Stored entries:
------------------------------------------------

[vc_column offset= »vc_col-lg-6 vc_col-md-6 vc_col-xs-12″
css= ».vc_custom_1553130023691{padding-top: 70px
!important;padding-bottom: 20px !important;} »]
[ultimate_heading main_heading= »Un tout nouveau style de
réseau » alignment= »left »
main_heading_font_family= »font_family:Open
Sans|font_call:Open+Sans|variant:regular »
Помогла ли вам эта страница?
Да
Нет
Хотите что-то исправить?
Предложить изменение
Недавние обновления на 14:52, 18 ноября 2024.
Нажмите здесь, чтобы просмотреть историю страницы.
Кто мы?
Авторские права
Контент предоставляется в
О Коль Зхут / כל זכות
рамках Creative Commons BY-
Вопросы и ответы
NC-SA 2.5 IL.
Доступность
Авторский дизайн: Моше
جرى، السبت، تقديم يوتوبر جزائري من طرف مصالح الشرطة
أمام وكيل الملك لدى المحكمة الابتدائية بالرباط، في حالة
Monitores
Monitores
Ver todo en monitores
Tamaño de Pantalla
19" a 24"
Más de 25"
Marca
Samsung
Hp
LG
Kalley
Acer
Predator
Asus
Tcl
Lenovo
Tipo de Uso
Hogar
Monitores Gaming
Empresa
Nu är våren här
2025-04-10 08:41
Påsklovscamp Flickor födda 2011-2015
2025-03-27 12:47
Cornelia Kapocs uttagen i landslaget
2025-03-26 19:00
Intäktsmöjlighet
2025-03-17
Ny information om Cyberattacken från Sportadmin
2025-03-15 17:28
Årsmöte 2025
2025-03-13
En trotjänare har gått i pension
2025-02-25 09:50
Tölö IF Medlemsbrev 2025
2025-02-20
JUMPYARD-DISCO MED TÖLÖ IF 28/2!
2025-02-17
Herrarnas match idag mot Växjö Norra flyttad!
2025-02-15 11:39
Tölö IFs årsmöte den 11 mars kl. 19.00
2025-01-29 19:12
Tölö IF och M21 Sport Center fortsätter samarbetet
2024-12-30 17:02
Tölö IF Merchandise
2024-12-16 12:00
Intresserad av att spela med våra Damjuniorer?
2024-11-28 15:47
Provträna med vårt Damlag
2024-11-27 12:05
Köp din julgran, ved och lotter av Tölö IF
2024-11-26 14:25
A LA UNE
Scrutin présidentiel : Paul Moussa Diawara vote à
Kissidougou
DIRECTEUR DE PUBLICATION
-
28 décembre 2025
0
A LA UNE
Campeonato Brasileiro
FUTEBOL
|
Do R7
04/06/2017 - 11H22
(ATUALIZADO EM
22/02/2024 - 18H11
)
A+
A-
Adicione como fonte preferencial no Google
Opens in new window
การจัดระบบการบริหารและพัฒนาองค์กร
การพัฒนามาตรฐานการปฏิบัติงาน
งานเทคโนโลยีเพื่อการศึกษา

------------------------------------------------

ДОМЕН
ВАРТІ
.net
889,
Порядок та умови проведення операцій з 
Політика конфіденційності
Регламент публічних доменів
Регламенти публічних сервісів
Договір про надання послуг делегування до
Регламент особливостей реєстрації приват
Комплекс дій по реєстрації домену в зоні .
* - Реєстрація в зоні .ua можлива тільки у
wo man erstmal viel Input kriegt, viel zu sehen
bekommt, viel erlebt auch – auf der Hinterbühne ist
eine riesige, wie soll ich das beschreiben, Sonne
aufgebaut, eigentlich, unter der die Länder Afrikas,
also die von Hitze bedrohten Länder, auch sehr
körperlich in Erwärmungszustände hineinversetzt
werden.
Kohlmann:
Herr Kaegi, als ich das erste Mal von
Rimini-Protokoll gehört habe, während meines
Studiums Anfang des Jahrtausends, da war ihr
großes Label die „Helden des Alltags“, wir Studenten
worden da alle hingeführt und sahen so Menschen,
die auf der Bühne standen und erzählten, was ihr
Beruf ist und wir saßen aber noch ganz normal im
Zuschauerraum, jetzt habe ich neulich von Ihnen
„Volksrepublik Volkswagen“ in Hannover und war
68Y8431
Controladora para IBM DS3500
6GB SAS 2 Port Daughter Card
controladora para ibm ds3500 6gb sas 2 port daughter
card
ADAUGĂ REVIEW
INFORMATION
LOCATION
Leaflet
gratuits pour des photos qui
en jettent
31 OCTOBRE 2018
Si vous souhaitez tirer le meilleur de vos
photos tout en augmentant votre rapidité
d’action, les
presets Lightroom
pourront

------------------------------------------------

** Exercise requirements **
Return each line above that contains the string "публічних", treating uppercase and lowercase letters as different.

** Output of the task **
Регламент публічних доменів
Регламенти публічних сервісів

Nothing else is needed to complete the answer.